Background : Over the past decade, the mainstream framework for search engines has been a multi‑stage cascade consisting of recall, coarse ranking, and fine ranking. Each stage models relevance, quality, timeliness and click‑through rate independently, and the results are merged and truncated. The rise of pre‑trained large models makes an end‑to‑end solution increasingly feasible, while user demands for differentiated, diverse and deep information have driven up compute requirements.
Goal : Build a high‑performance, extensible video search ranking framework driven by large‑model technology, reduce the entropy of the existing system, and lower long‑term operation and maintenance costs.
Key Challenges :
Architectural coupling: the ranking architecture has become tightly coupled with strategy, product logic and infrastructure, hurting development efficiency and stability.

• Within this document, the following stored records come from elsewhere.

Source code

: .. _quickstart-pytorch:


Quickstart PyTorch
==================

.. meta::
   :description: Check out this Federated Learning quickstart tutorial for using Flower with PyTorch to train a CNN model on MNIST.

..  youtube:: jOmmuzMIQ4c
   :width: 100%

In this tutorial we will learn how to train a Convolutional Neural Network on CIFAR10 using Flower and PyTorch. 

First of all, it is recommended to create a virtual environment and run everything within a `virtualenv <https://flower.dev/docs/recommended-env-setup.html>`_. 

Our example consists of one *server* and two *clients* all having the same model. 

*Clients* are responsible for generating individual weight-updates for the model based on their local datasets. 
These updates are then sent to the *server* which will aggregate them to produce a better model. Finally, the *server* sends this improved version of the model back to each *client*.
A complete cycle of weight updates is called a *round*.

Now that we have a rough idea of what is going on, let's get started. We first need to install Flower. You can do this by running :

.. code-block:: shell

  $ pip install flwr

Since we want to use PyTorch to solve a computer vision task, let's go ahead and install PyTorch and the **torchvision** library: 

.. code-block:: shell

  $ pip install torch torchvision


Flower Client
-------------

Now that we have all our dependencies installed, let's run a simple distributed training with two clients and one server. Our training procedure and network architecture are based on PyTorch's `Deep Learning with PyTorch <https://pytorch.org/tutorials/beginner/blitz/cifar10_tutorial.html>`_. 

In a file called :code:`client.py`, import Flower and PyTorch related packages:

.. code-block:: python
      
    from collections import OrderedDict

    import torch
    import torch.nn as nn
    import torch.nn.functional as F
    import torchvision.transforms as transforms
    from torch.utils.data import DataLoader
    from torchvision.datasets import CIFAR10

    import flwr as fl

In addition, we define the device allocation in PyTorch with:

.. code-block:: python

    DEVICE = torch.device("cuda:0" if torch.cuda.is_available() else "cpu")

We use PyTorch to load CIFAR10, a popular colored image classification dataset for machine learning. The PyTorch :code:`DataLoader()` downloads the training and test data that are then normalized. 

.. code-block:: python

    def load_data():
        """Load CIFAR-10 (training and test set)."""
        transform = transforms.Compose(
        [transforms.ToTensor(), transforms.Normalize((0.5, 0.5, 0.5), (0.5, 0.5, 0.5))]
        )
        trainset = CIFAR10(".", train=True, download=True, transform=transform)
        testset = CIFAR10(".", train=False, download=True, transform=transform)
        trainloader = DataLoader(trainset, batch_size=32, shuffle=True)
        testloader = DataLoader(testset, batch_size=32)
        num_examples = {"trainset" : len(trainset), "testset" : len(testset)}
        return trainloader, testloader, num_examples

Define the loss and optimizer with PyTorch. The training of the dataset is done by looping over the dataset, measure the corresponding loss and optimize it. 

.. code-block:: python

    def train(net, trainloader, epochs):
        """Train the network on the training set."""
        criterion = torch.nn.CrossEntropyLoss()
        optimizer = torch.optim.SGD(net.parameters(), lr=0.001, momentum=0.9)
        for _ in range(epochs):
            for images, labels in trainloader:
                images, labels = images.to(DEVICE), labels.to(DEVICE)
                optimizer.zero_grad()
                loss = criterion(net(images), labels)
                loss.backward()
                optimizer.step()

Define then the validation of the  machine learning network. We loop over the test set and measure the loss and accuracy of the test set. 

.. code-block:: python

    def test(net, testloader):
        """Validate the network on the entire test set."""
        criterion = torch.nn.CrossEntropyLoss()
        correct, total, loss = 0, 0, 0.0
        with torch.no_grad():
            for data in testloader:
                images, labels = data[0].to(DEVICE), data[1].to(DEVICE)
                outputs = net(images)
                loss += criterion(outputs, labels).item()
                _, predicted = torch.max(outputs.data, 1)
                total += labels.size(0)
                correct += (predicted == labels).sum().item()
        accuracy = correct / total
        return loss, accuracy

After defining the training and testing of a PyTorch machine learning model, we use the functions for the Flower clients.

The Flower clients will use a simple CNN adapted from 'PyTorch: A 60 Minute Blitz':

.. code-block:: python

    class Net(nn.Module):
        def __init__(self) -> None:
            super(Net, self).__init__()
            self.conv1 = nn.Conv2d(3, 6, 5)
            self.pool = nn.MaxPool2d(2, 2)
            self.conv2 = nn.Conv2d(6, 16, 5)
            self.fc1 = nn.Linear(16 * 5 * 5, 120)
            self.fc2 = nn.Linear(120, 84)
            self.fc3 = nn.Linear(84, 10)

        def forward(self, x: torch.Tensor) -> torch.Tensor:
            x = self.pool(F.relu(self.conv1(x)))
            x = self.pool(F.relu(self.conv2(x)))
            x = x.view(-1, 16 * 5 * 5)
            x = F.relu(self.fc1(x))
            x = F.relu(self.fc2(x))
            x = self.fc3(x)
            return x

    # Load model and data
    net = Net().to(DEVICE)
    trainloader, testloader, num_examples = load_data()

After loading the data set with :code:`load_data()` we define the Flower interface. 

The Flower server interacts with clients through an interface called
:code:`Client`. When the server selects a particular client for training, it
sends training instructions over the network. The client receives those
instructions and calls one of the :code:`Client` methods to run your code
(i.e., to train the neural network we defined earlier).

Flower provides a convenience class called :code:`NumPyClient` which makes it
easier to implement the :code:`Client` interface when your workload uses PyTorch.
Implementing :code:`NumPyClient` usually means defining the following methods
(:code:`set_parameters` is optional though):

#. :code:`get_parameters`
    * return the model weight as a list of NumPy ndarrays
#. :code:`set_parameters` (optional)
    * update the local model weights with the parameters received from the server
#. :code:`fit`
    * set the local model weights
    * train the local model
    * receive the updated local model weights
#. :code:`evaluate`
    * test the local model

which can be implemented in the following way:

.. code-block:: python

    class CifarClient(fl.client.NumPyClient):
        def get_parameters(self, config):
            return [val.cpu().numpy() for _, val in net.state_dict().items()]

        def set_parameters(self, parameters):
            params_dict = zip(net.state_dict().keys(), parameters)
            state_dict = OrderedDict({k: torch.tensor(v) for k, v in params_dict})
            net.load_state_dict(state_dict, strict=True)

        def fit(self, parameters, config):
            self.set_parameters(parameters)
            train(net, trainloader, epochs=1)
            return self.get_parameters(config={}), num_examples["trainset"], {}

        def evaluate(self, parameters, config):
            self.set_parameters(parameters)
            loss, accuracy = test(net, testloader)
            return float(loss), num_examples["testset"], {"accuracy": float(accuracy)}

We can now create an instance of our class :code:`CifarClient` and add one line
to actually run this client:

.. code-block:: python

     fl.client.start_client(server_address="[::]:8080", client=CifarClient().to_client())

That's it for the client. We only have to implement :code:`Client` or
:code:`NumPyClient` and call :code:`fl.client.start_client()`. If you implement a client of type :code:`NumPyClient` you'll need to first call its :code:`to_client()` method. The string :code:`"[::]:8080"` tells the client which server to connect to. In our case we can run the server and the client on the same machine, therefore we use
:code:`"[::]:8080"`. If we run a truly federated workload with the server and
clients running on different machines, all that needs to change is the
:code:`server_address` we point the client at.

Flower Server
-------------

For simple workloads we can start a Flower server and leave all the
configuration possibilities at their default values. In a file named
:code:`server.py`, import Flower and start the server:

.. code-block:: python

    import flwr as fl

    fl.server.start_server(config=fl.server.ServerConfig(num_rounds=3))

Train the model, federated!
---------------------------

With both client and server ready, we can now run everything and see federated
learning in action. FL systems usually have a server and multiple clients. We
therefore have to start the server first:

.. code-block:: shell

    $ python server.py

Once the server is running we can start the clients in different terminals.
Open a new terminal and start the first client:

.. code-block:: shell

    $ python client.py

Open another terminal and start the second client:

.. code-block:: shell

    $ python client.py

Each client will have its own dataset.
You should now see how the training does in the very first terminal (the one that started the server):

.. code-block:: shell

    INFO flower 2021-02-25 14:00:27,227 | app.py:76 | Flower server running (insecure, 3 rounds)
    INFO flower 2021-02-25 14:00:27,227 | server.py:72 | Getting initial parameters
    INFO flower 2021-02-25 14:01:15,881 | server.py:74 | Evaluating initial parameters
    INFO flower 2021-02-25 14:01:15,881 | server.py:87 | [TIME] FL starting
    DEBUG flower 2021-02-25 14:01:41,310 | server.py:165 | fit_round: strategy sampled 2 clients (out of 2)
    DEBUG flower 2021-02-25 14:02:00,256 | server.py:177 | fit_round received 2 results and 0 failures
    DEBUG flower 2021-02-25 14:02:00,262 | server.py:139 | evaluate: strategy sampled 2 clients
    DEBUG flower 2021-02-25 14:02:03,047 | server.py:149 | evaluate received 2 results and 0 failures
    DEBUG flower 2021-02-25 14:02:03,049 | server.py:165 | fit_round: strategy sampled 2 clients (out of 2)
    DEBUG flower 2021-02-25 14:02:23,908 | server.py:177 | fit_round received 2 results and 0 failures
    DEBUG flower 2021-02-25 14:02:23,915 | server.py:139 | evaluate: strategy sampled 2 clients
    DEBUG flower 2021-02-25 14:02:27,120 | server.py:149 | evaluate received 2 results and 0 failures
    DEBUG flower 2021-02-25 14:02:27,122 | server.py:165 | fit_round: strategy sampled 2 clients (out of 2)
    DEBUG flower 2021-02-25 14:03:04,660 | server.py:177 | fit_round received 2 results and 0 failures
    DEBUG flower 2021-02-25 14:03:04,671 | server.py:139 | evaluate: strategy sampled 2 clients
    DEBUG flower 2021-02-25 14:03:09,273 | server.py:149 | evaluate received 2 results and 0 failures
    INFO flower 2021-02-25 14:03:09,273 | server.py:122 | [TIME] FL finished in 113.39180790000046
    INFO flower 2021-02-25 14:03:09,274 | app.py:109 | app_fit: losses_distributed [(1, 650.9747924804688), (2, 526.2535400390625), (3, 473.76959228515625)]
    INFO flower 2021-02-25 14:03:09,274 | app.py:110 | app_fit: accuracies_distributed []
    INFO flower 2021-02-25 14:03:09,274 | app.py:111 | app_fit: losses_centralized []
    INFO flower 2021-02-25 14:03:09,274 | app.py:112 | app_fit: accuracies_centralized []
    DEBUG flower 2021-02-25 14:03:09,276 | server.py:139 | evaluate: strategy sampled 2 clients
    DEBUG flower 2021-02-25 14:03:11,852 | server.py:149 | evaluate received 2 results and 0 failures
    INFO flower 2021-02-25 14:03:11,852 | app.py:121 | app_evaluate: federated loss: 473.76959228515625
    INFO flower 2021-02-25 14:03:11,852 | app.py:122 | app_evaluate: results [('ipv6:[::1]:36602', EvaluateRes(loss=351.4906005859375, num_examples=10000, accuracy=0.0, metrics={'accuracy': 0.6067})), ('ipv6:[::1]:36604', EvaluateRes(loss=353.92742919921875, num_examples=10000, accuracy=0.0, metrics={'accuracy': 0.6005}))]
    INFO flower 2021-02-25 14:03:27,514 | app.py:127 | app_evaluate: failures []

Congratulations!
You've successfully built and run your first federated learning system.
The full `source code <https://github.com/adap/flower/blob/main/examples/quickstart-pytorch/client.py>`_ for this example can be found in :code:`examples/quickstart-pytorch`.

System efficiency: the core ranking module lacks a flexible parallel‑computing framework, leading to low resource utilization during traffic troughs.
End‑to‑end evolution: how to migrate the traditional multi‑stage cascade to a single‑stage model‑centric architecture.
Overall Approach :
Decouple core ranking functions by extracting recall and summary computation from the ranking module, creating a layered system.
Introduce a flexible framework that supports serial, parallel and data‑parallel execution, enabling fine‑grained parallelism for list‑wise and item‑wise sorting.
Build a global elastic‑compute control center that dynamically allocates resources based on cluster metrics, improving utilization during low‑traffic periods and preventing overload during peaks.
Upgrade the architecture to an end‑to‑end model‑centric pipeline (Rankflow), merging coarse and fine ranking into a unified stage and leveraging large‑model inference for final ranking.
Specific measures include:
Separate the recall stage into an independent module and migrate it to a new video‑recall service.
Upgrade the graph engine to support full parallel query execution, covering request construction, cache reads and result parsing.
Componentize and plugin‑ize common strategy functions for easier understanding and maintenance.
Introduce a personalized ranking module that receives more results from the core ranking and performs additional re‑ranking.
Design a data‑parallel mode that can handle multi‑list, multi‑item sorting scenarios, which traditional serial or simple parallel modes cannot satisfy.
Implement an elastic‑compute allocation center that periodically selects optimal strategy combinations based on machine load.
The redesigned framework, named Rankflow, provides high concurrency handling of candidate result sets, supports mixed list‑item sorting, and integrates elastic resource reuse. Visual diagrams (omitted here) illustrate the new pipeline and the elastic‑compute subsystem.
Summary and Outlook : The layered optimization, Rankflow integration and elastic resource reuse significantly improve the performance, flexibility and maintainability of the video search ranking system. Future research directions include extending RAG (retrieval‑augmented generation) capabilities for large‑model‑enhanced search and achieving seamless end‑to‑end integration between video and universal search.